Review: The Drawer Boy is a moving adaptation of the seminal play

Film version of Michael Healey's two-act stage show is an intimate meditation on the transformative power of art

THE DRAWER BOY (Arturo Pérez Torres, Aviva Armour-Ostroff). 98 minutes. Opens Friday (November 23). See listing. Rating: NNNN

The Drawer Boy is a sensitive adaptation of Michael Healey’s 1999 stage play about the transformative power of art.

In the 1970s, Toronto actor Miles (Jakob Ehman) rooms with Huron County farmers Morgan (Richard Clarkin) and Angus (Stuart Hughes) to study their work for a collective play. But he unknowingly upsets the men’s friendship, causing Angus – who received a brain injury while the two men were in WWII – to start remembering things that contradict the stories Morgan has told him for decades.

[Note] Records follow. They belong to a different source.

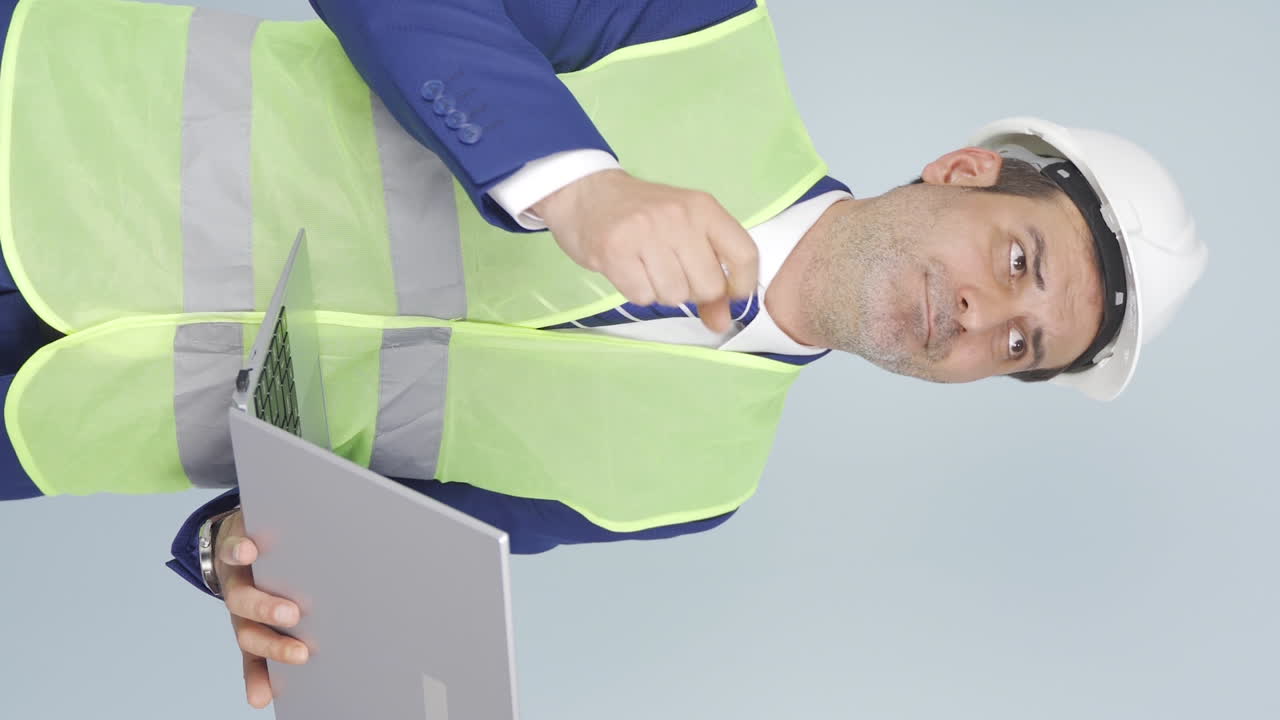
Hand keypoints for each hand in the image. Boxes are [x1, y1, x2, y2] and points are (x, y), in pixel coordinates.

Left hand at [214, 509, 308, 708]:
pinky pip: (232, 551)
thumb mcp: (279, 605)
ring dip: (263, 608)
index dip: (258, 677)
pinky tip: (252, 553)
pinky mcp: (233, 547)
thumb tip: (341, 647)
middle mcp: (240, 607)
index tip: (263, 700)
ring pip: (241, 599)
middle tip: (300, 654)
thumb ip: (296, 627)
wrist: (234, 537)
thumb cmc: (266, 574)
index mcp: (250, 624)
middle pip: (248, 634)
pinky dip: (240, 553)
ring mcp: (235, 578)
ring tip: (290, 614)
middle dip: (274, 646)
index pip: (255, 656)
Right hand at [534, 169, 758, 332]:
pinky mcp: (615, 250)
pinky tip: (630, 270)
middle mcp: (678, 216)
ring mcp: (646, 232)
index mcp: (703, 207)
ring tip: (647, 267)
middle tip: (673, 273)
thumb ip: (710, 275)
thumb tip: (722, 322)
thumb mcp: (684, 232)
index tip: (729, 295)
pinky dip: (638, 292)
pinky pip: (643, 297)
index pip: (744, 255)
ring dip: (662, 292)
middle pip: (709, 286)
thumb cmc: (641, 215)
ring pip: (675, 296)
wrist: (586, 193)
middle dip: (693, 293)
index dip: (742, 286)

The script, by co-director Arturo Pérez Torres, fleshes out some details in the play, including a very amusing look at Miles’s rehearsal process for a play inspired by the legendary collective creation The Farm Show. (Look for lots of cameos by Theatre Passe Muraille theatre veterans like co-founder Paul Thompson and actor Bob Nasmith.)

Directors Pérez Torres and Aviva Armour-Ostroff capture the Southwestern Ontario landscape in all its rugged beauty. But the scope remains intimate, and the actors deliver rich, lived-in performances.

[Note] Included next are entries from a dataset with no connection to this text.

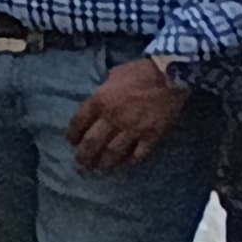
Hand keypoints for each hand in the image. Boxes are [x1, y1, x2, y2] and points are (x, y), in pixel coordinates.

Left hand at [67, 57, 192, 173]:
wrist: (170, 74)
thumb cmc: (140, 71)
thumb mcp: (113, 75)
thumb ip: (103, 91)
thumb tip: (99, 100)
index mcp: (99, 101)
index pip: (79, 123)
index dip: (73, 135)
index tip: (71, 143)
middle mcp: (112, 117)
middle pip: (92, 142)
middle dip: (84, 156)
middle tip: (81, 165)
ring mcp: (132, 128)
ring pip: (113, 152)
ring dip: (104, 163)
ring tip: (99, 170)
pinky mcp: (152, 135)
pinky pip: (138, 154)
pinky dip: (131, 161)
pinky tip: (126, 165)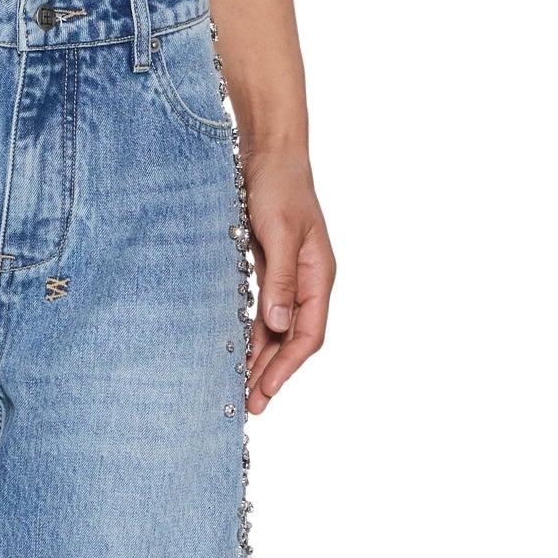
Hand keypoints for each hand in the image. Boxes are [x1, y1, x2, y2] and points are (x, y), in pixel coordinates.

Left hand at [241, 148, 335, 414]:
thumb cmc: (279, 186)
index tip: (266, 390)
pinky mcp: (270, 272)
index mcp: (319, 276)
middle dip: (273, 374)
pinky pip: (264, 315)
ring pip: (278, 332)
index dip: (288, 367)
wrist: (268, 152)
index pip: (308, 335)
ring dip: (262, 361)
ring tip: (242, 389)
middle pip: (293, 341)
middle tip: (250, 405)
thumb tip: (278, 325)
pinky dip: (253, 338)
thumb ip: (280, 280)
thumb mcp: (281, 233)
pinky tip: (239, 355)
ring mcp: (289, 279)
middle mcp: (307, 283)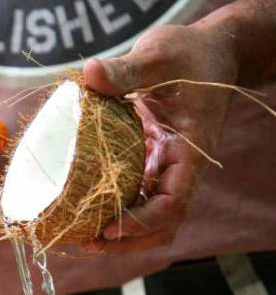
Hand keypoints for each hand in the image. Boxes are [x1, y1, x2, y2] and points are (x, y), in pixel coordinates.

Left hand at [81, 24, 238, 253]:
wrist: (210, 50)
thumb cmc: (189, 52)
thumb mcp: (158, 55)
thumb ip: (127, 69)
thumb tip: (91, 73)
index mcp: (189, 149)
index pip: (172, 202)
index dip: (142, 221)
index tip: (110, 228)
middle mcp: (180, 165)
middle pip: (162, 221)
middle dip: (128, 240)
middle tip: (87, 244)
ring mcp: (166, 165)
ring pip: (149, 213)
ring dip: (121, 230)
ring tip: (82, 237)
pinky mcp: (152, 159)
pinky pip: (136, 193)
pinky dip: (116, 206)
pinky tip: (85, 208)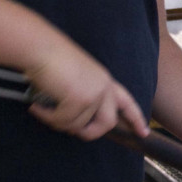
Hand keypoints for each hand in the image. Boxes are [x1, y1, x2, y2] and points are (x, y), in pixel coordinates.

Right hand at [24, 45, 148, 141]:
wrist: (40, 47)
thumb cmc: (51, 60)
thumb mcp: (76, 78)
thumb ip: (84, 97)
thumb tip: (76, 125)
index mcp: (104, 80)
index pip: (126, 101)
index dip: (135, 118)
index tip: (144, 132)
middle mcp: (103, 86)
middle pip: (107, 123)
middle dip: (89, 133)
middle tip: (71, 131)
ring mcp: (94, 93)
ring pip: (79, 126)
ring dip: (58, 122)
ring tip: (43, 108)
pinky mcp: (80, 99)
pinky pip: (63, 121)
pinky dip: (47, 118)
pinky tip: (37, 107)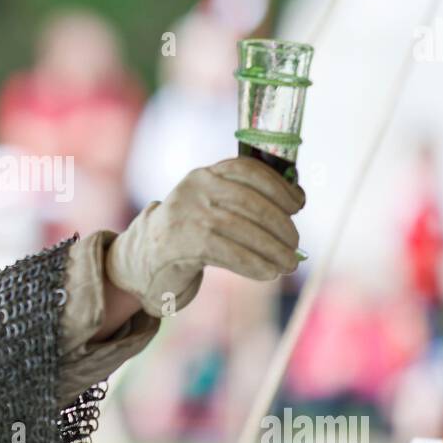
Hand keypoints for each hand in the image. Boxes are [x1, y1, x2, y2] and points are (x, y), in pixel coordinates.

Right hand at [106, 156, 304, 316]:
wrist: (144, 259)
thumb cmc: (190, 234)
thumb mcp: (211, 207)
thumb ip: (243, 201)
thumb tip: (295, 204)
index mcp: (205, 174)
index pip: (247, 170)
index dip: (278, 186)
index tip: (298, 204)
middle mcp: (194, 189)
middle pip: (249, 202)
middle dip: (280, 225)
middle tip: (296, 246)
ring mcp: (186, 214)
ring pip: (241, 229)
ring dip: (272, 249)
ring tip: (288, 264)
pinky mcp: (182, 243)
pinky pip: (228, 252)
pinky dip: (254, 264)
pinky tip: (268, 273)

Ehman’s wide-eyed naïveté feels authentic, while Hughes brings off his character’s transformation without a trace of sentimentality. Clarkin, his mouth barely moving, delivers some of the funniest lines, but also hints at his character’s fears and guilt. Bob Wiseman’s music underscores the rural feel, but the only flaw to the film is an occasionally distracting sound mix.